There’s a certain intuition that precedes the start of a newly undertaken venture; a knowing, deep within, that a welcoming has taken place. The only decision is whether to heed the call, or pretend we hadn’t heard. A year ago, my wife and I were beckoned by the call of a young, moustached Danny W.; welcoming us to a world yet uninhabited, only imagined. At the time, we knew little more than that we had enjoyed our farming experiences in the past, that we liked Danny W, and that it couldn’t hurt to talk.

What we did not know was the action that talk would come to demand of us. We did not know the lengths to which we would stretch to balance the roles of full-time employment and farm co-ownership. We did not know the healing power of good company and meaningful recreation, and the fruitfulness and meaning our lives would come to take on, resulting directly and indirectly from that initial welcoming of what would come to be Rising Sand Organics.


I spent the day with Danny W. yesterday, and a blustery day it was. Having slept in, and running groggily behind, I stepped out of the bathroom in my robe and pajama pants, and there he was — geared up in hat and gloves for a cold day on the farm. My wife was in the kitchen frying some pancakes and, in customary fashion, we jumped into a hearty and humorous discussion on all things political to philosophical. Having gotten our fill of coffee, delightful pancakes, scrambled eggs and conversation, we bundled up and headed out to Rising Sand to put the finishing touches on the pack shed, finally, after all of these months of speculation. In the wind, rain, sleet, and eventual snow, Danny and I drilled, laddered, balanced and grunted our way to a completed packshed, as the work and the conversation took on tones more serious.

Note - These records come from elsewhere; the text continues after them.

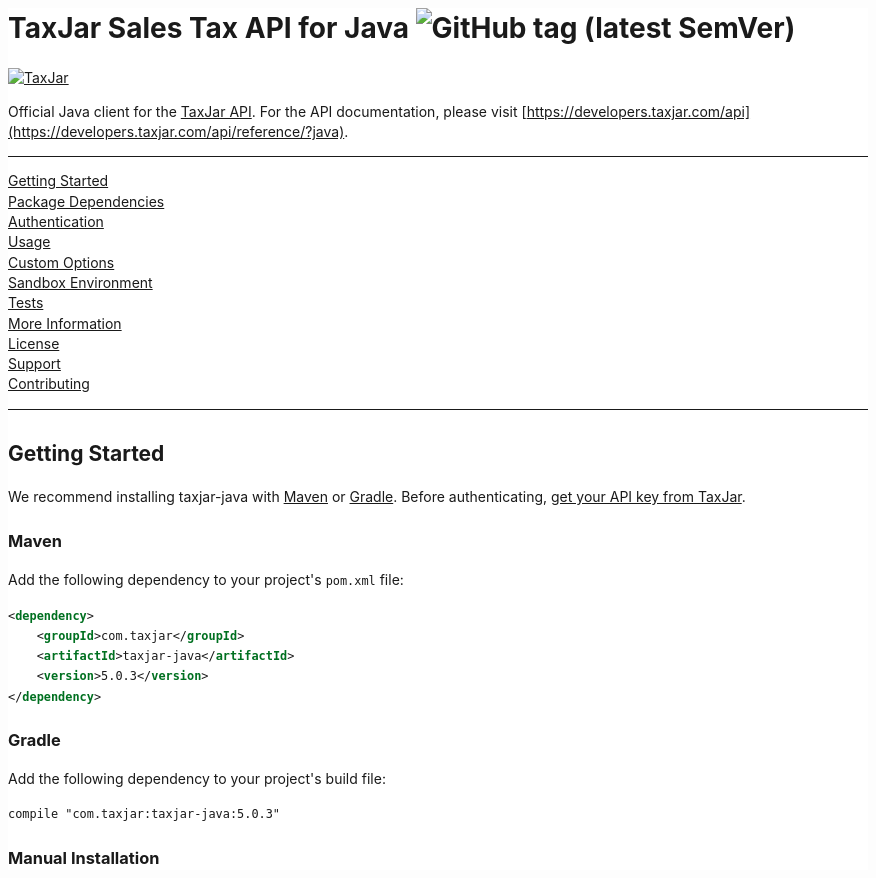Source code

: # TaxJar Sales Tax API for Java ![GitHub tag (latest SemVer)](https://img.shields.io/github/v/tag/taxjar/taxjar-java?style=flat-square&label=release&sort=semver)

<a href="https://developers.taxjar.com"><img src="https://www.taxjar.com/img/TJ_logo_color_office_png.png" alt="TaxJar" width="220"></a>

Official Java client for the [TaxJar API](https://www.taxjar.com/api/). For the API documentation, please visit [https://developers.taxjar.com/api](https://developers.taxjar.com/api/reference/?java).

<hr>

[Getting Started](#getting-started)<br>
[Package Dependencies](#package-dependencies)<br>
[Authentication](#authentication)<br>
[Usage](#usage)<br>
[Custom Options](#custom-options)<br>
[Sandbox Environment](#sandbox-environment)<br>
[Tests](#tests)<br>
[More Information](#more-information)<br>
[License](#license)<br>
[Support](#support)<br>
[Contributing](#contributing)

<hr>

## Getting Started

We recommend installing taxjar-java with [Maven](https://maven.apache.org/what-is-maven.html) or [Gradle](https://gradle.org/). Before authenticating, [get your API key from TaxJar](https://app.taxjar.com/api_sign_up/plus/).

### Maven

Add the following dependency to your project's `pom.xml` file:

```xml
<dependency>
    <groupId>com.taxjar</groupId>
    <artifactId>taxjar-java</artifactId>
    <version>5.0.3</version>
</dependency>
```

### Gradle

Add the following dependency to your project's build file:

```
compile "com.taxjar:taxjar-java:5.0.3"
```

### Manual Installation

But completed it was not to be. Having drilled in all the carriage bolts, and placed and attached all of the remaining tin pieces to the roof, we found that we were, hilariously, one tin section short of a completed roof, leaving a conspicuously awkward gap on the most visible corner of the packshed. Well, what the hell? By this time, the rain had turned to snow, our fall energy reserve was cashed, and we were cold. So we hopped into Danny’s car and said goodbye to a project yet incomplete, a farm season yet incomplete, and an abstract and morphing vision which will likely never be complete.

And we’ve all been talking about the vision and future of Rising Sand Organics. This year, we set out to grow and sell vegetables, and that’s exactly what we’ve done. The toll it took, however — mentally, physically, and interpersonally – has left nary a one among us willing to replicate the effort for another season. So we’ve got no choice but to ask some questions. What is Rising Sand Organics? What can Rising Sand do for us, individually and collectively? How can it fit into the fabric of our larger lives, and what ultimate impact do we want to have? Many ideas and potential directions have sprouted forth from the speculation. Maybe we should focus in on perennials, and outside business tie-in. Maybe we should accelerate our animal husbandry and eventually set up a small-scale dairy. Maybe we should install a certified kitchen on-site. Maybe we should establish some housing.

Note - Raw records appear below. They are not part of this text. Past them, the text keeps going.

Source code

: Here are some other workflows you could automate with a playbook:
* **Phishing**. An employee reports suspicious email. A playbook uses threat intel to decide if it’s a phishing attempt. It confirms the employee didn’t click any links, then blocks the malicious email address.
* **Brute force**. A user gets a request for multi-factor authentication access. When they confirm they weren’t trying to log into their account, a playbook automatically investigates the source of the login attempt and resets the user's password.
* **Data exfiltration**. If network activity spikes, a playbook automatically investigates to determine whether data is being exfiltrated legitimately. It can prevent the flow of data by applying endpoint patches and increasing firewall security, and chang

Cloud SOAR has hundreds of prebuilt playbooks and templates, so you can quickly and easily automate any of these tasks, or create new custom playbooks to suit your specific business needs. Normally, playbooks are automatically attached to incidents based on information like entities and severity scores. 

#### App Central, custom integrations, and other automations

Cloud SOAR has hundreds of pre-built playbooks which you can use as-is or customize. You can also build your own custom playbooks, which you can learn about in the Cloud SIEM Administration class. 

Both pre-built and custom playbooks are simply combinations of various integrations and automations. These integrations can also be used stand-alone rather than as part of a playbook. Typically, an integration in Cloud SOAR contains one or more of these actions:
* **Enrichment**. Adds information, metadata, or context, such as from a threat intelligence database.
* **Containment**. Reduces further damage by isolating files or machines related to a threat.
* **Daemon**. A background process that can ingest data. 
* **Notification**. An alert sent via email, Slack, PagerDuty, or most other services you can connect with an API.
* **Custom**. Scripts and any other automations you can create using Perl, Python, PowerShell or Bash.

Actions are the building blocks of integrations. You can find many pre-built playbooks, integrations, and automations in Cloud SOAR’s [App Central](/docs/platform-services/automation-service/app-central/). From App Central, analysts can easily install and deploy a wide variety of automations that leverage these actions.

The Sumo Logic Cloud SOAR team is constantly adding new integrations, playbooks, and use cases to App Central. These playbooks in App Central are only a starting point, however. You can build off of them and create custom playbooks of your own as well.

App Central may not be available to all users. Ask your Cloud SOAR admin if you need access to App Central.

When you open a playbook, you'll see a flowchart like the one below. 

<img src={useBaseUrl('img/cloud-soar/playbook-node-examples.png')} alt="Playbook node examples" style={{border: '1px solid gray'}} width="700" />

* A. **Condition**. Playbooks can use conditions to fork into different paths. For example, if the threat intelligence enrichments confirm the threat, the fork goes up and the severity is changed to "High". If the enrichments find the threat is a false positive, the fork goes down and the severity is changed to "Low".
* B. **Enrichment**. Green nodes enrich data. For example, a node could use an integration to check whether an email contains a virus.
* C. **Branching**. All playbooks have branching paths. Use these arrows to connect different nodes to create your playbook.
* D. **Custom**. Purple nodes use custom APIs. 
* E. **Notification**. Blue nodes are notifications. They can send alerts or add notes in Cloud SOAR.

Maybe maybe maybe. It’s great to dream; vital to vision, but maybe we should finish the packshed roof. Maybe we should move some hoophouses. Maybe we should build a wallapini or two. Hell, maybe we should clean up a bit.

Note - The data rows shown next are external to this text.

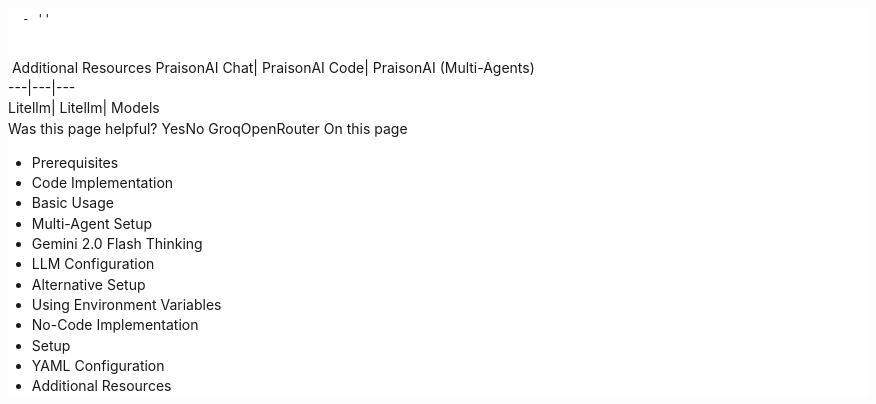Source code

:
 ```
  - ''

```

## 
​
Additional Resources
PraisonAI Chat| PraisonAI Code| PraisonAI (Multi-Agents)  
---|---|---  
Litellm| Litellm| Models  
Was this page helpful?
YesNo
GroqOpenRouter
On this page
  * Prerequisites
  * Code Implementation
  * Basic Usage
  * Multi-Agent Setup
  * Gemini 2.0 Flash Thinking
  * LLM Configuration
  * Alternative Setup
  * Using Environment Variables
  * No-Code Implementation
  * Setup
  * YAML Configuration
  * Additional Resources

But, most likely we will rest. Having heeded the call of welcoming, we’ve made our beginning, and come to a juncture of incompleteness we must accept as our infinite destiny. An intense and awesome season it has been, and a motley crew of characters we have proven to be. My amusement has been trumped only by my gratitude for the work, the stories and the company. The blessings have been expansive, and the narration a pleasure. Incomplete though the story may be, I too must rest. It’s time for some silence and stillness, for who knows what new welcomings may be waiting patiently there?